## Job item:
Examine the data below and state how many lines contain "SunshineDrops", offering no other words.

(Dataset entries)
________________________
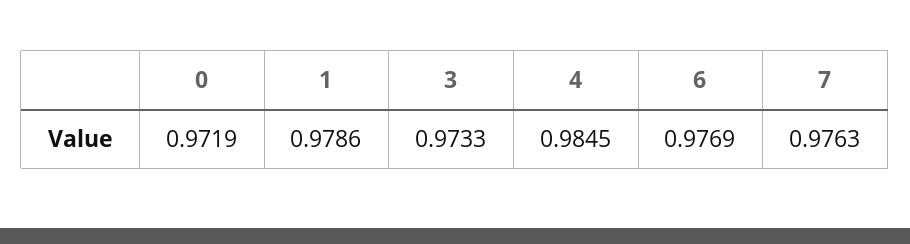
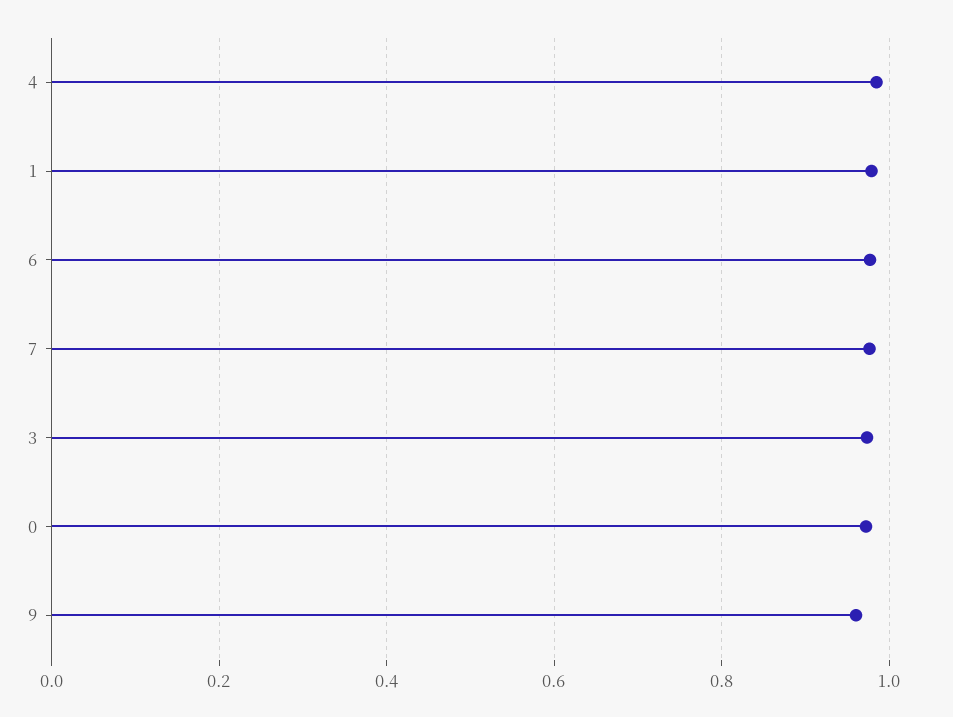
9: none -> 0.96

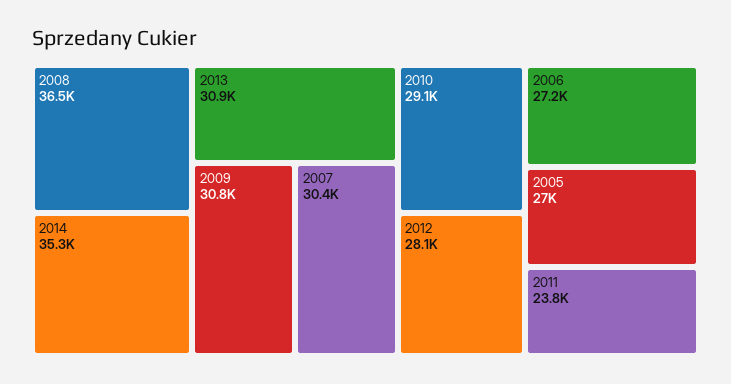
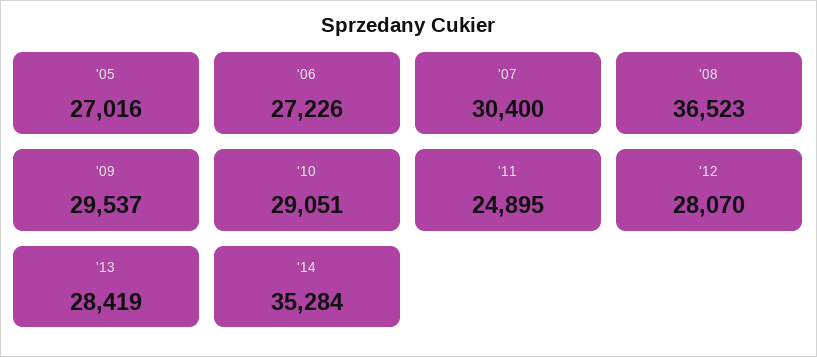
2013: 30900 -> 28419
2009: 30800 -> 29537
2011: 23800 -> 24895

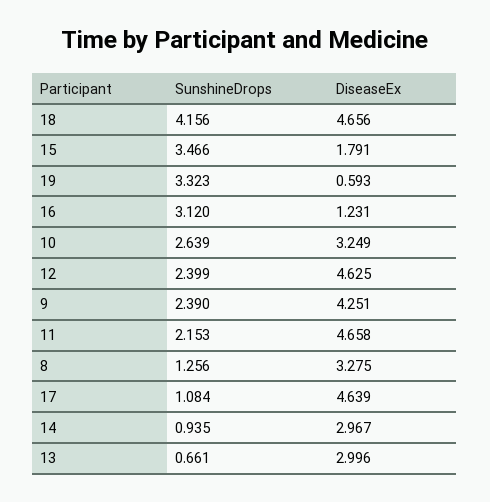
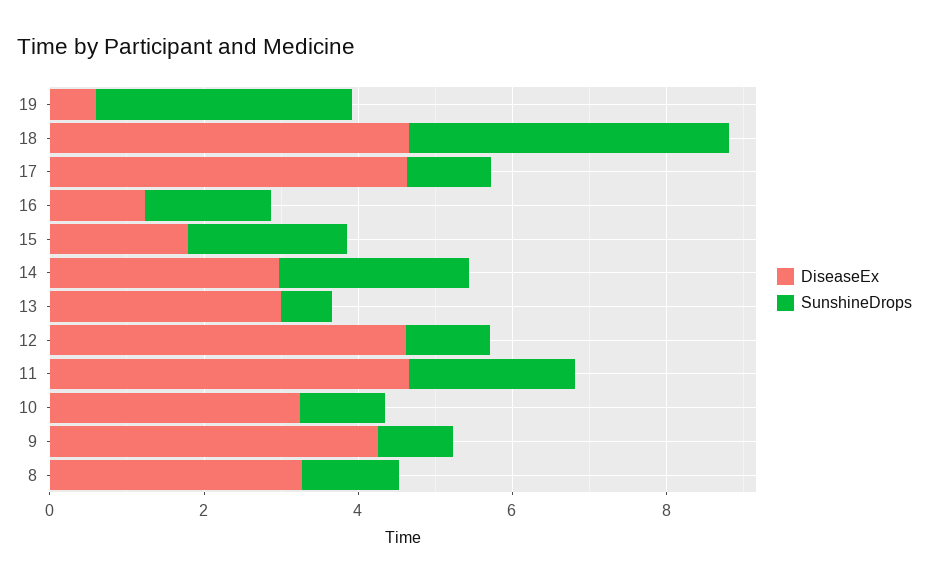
SunshineDrops, 15: 3.466 -> 2
SunshineDrops, 16: 3.12 -> 1.5
SunshineDrops, 10: 2.639 -> 1
SunshineDrops, 12: 2.399 -> 1
SunshineDrops, 9: 2.39 -> 1
SunshineDrops, 14: 0.935 -> 2.5

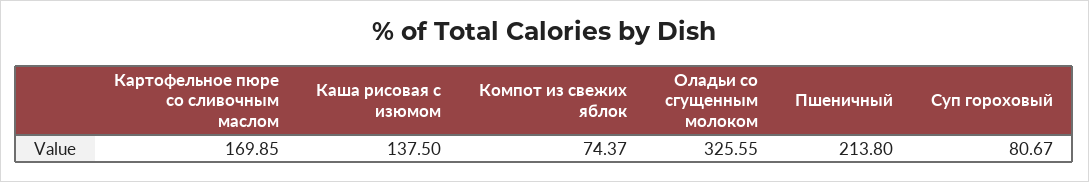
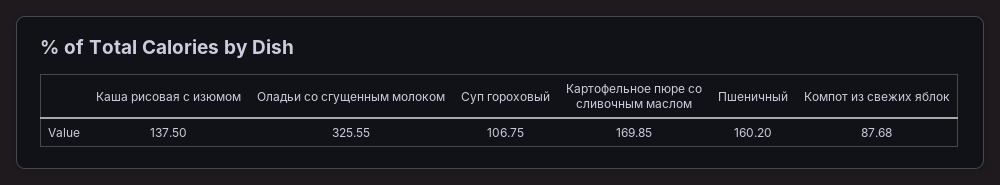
Компот из свежих яблок: 74.37 -> 87.68
Пшеничный: 213.8 -> 160.2
Суп гороховый: 80.67 -> 106.75

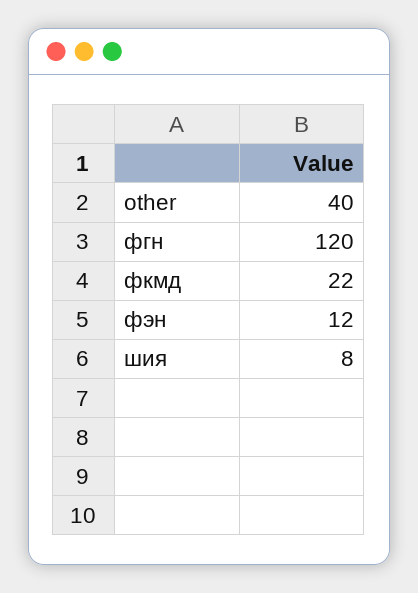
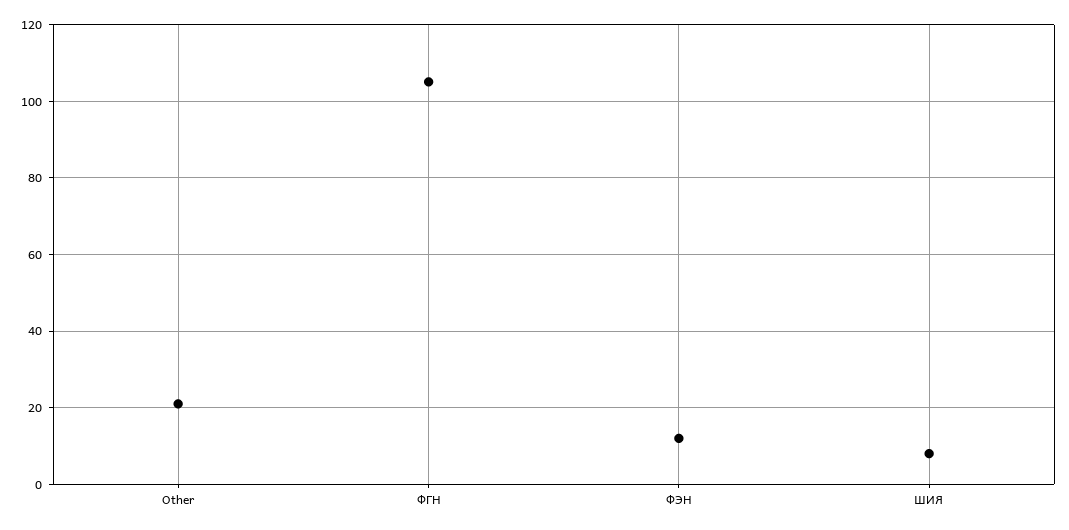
other: 40 -> 20
фгн: 120 -> 105
фкмд: 22 -> none

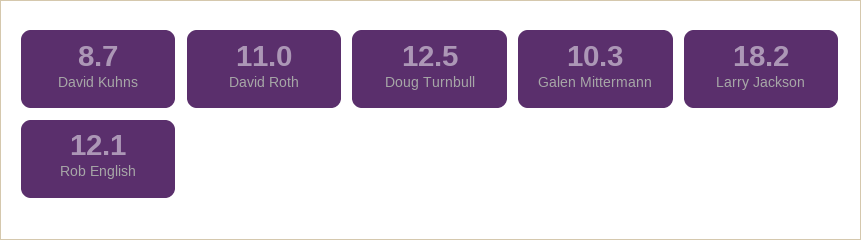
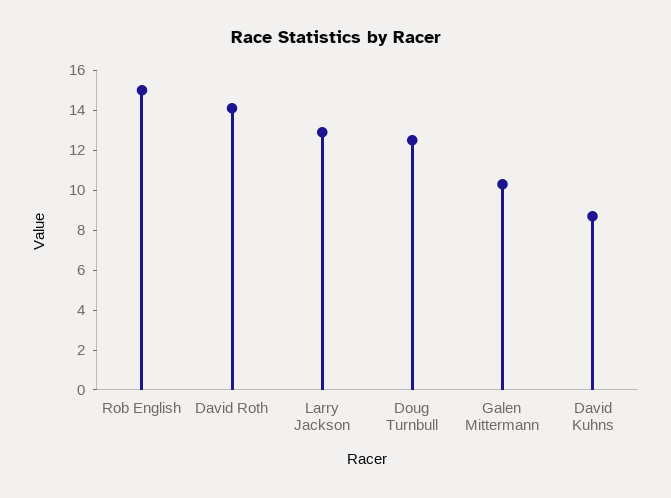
David Roth: 11 -> 14
Larry Jackson: 18.2 -> 13
Rob English: 12.1 -> 15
________________________
## Response area:
6